TASK DIRECTIONS :: In the material below, some lines carry "down". Copy each such line.

INFORMATION SUPPLIED ::
_ _ _ _ _ _ _
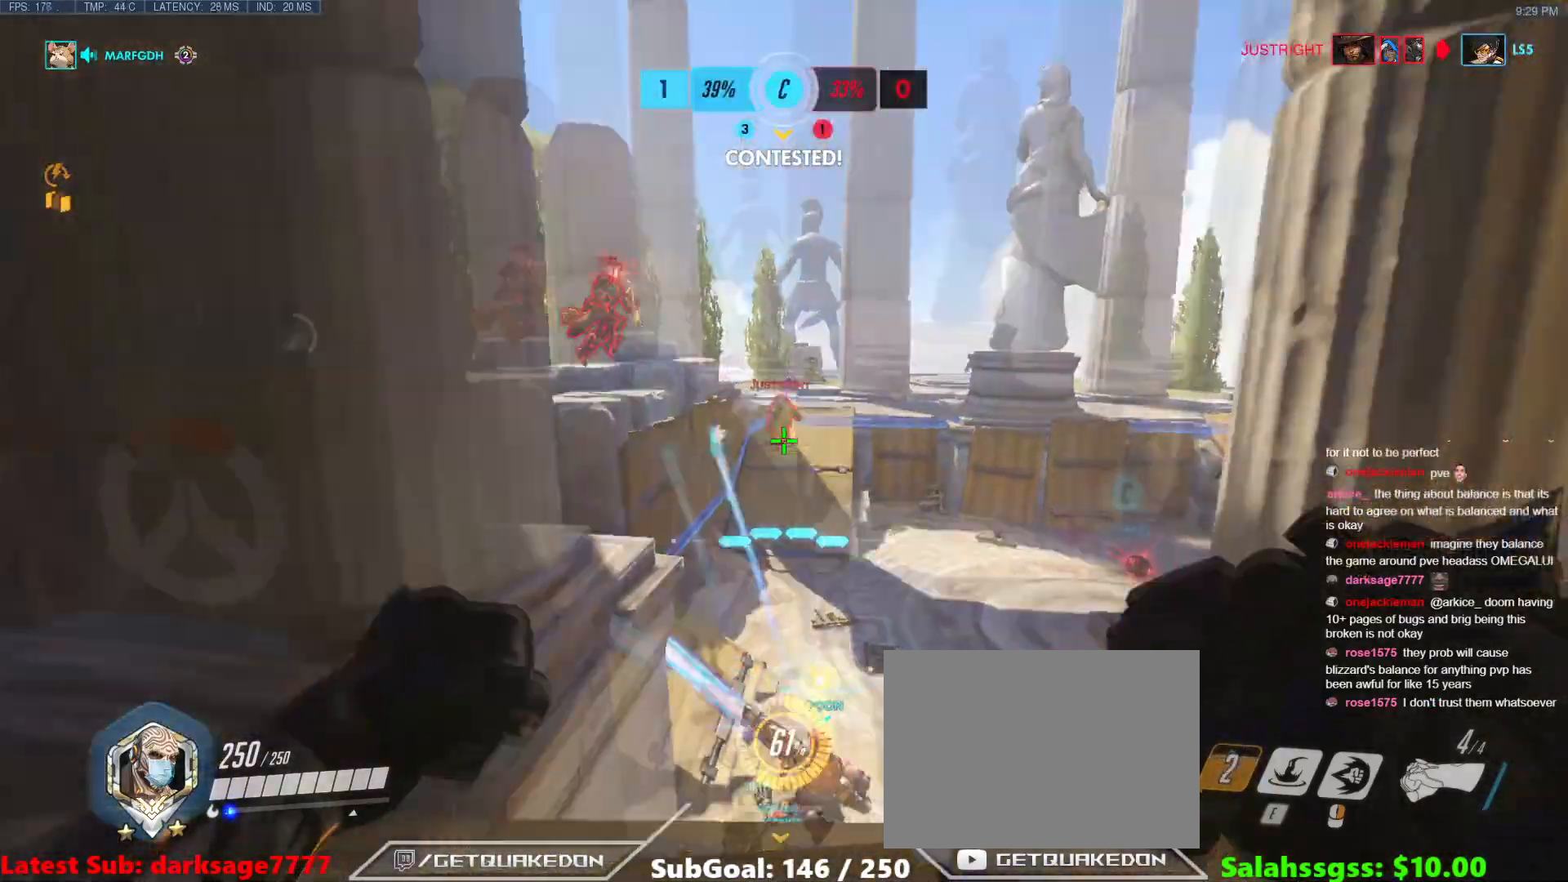
{"keys": ["a"], "events": [[234, "s", "up"]]}
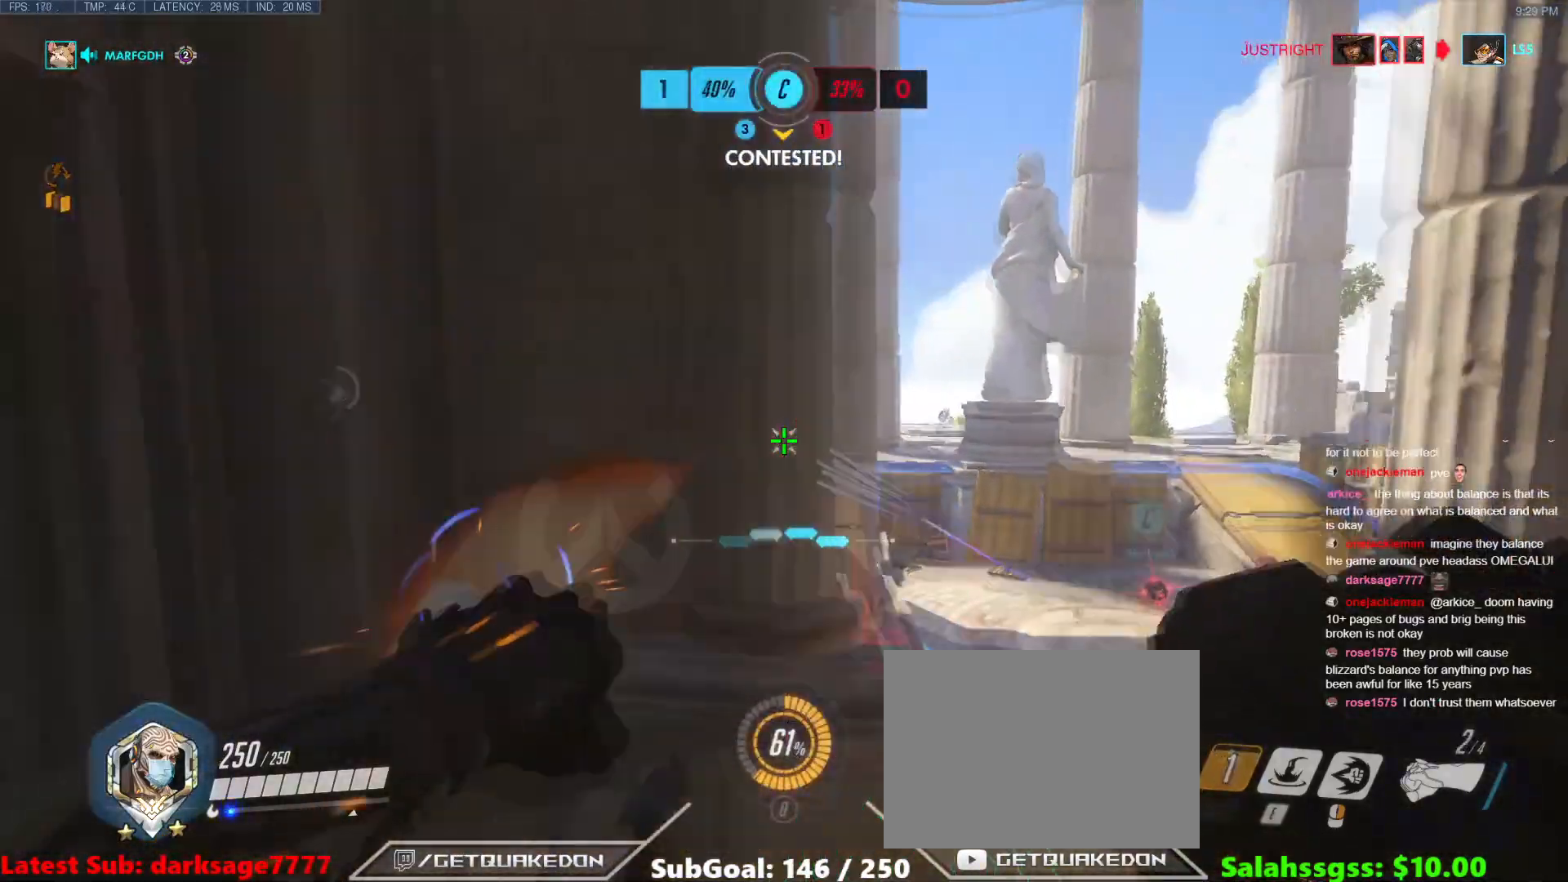
{"keys": ["d"], "events": [[334, "s", "down"], [400, "d", "down"], [450, "a", "up"], [450, "s", "up"]]}
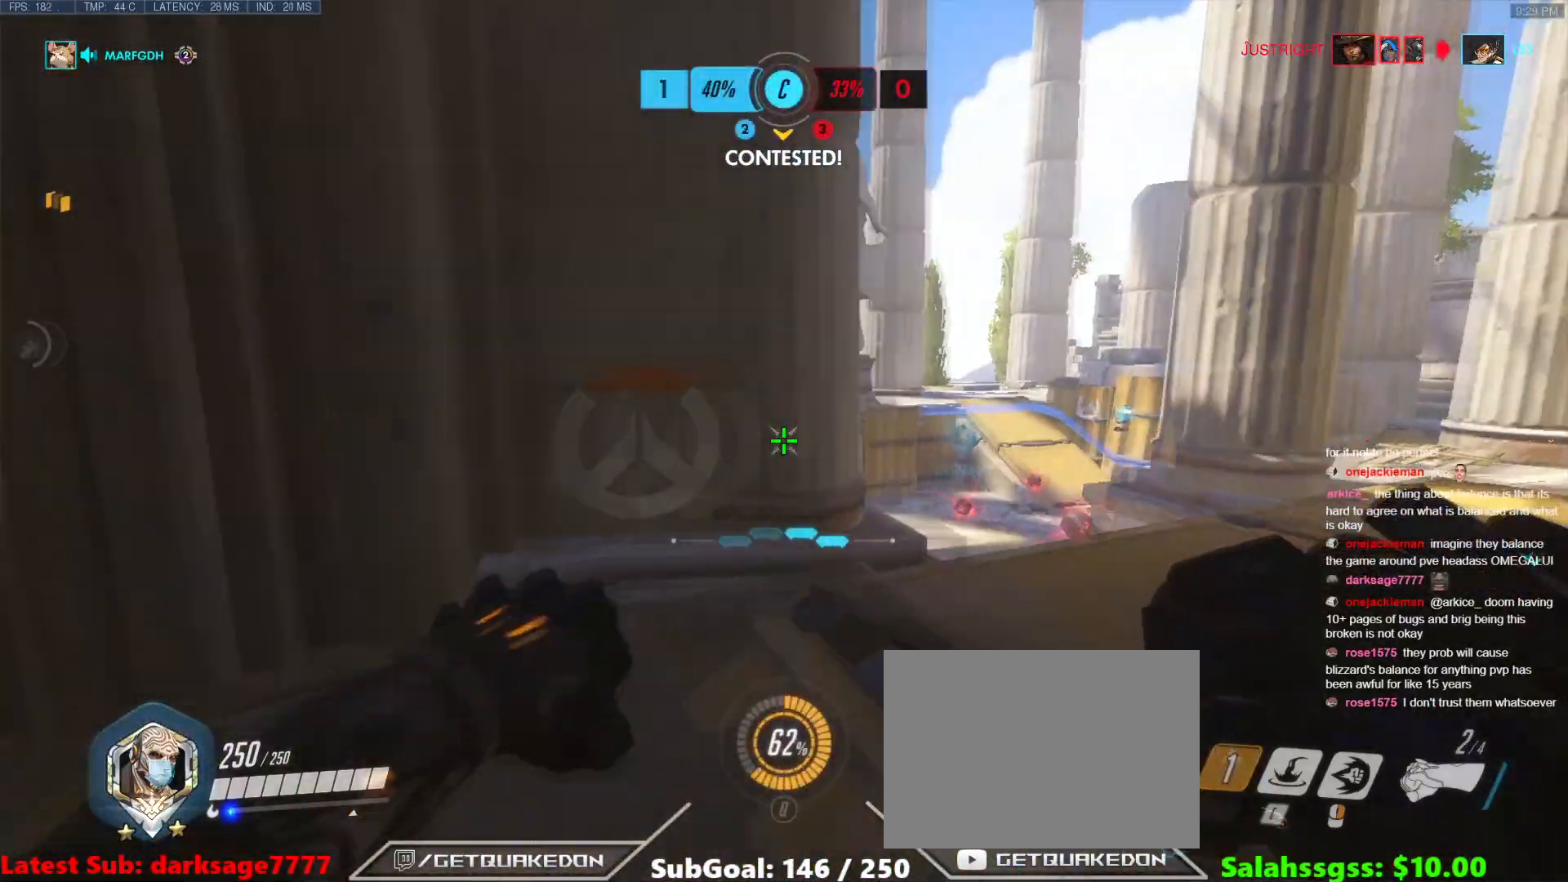
{"keys": ["d", "s"], "events": [[134, "w", "down"], [234, "a", "down"], [301, "w", "up"], [351, "a", "up"], [484, "s", "down"]]}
_ _ _ _ _ _ _
EXERCISE OUTPUT ::
{"keys": ["d"], "events": [[334, "s", "down"], [400, "d", "down"], [450, "a", "up"], [450, "s", "up"]]}
{"keys": ["d", "s"], "events": [[134, "w", "down"], [234, "a", "down"], [301, "w", "up"], [351, "a", "up"], [484, "s", "down"]]}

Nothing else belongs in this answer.